FreeCAD, Blender, OpenSCAD are some helpful OSS. Even though none of those are
ideal for Woodworking you could learn a lot from just using them.

Some free as in beer (or free trial) software would be:

TinkerCAD, Fusion360, SketchUp, Carveco, and Rhino.

It is pretty normal for Professional users to use a bunch of different
software packages to use the best parts of all them.

------
brudgers
Scrap wood is probably a more straightforward approach. It will give
experience with woodworking instead of 3D modeling. Scrap wood will let you
make better mistakes. Grain and density and dimensional instability will all
come into play. Your hands and body will learn things that sitting before a
computer can’t teach.

To put it another way, picking the right 3D software is probably a woodworking
XY problem. Furniture can and is made without it. Good luck.

------
itronitron
I've used FreeCAD for some basic 3D modeling work.
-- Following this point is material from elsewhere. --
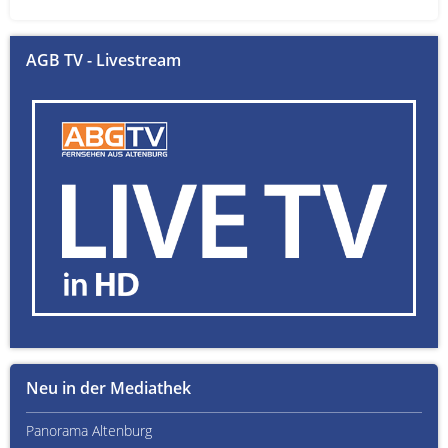
AGB TV - Livestream
Neu in der Mediathek
Panorama Altenburg
Kult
[https://wiki.freecadweb.org/Feature_list](https://wiki.freecadweb.org/Feature_list)

It's free and fairly easy to use.

------
chrisbennet
I never hear about this one: "DesignSpark Mechanical" Its a great solid
modeler IMO. It exports .STL, 2D Autocad .DXF's and .PDF's.

[https://www.rs-online.com/designspark/mechanical-software](https://www.rs-
online.com/designspark/mechanical-software)

It's FREE.

I've been using it for years. I used to develop solid a modeler but I have't
used many others so I can't really compare and contrast.

------
_jstreet
Matthias Wandel has a website - [https://woodgears.ca/](https://woodgears.ca/)
\- which contains a lot of guides/useful things for woodworking. I don't
believe he has any 3D modelling tools, but he does have some software to help
with building wooden gears, and other useful things.

Doesn't strictly answer your question, but if you're looking to make "simple
furniture" 3D modelling is not strictly necessary, you can do a lot with a few
simple measurements and 2D-designing.

------
ckolkey
I know it's not oss, but Fusion360 is free for non-professional use.

------
ivan1783
Sketchup or Fusion360 - not OSS but who cares...gets the job done.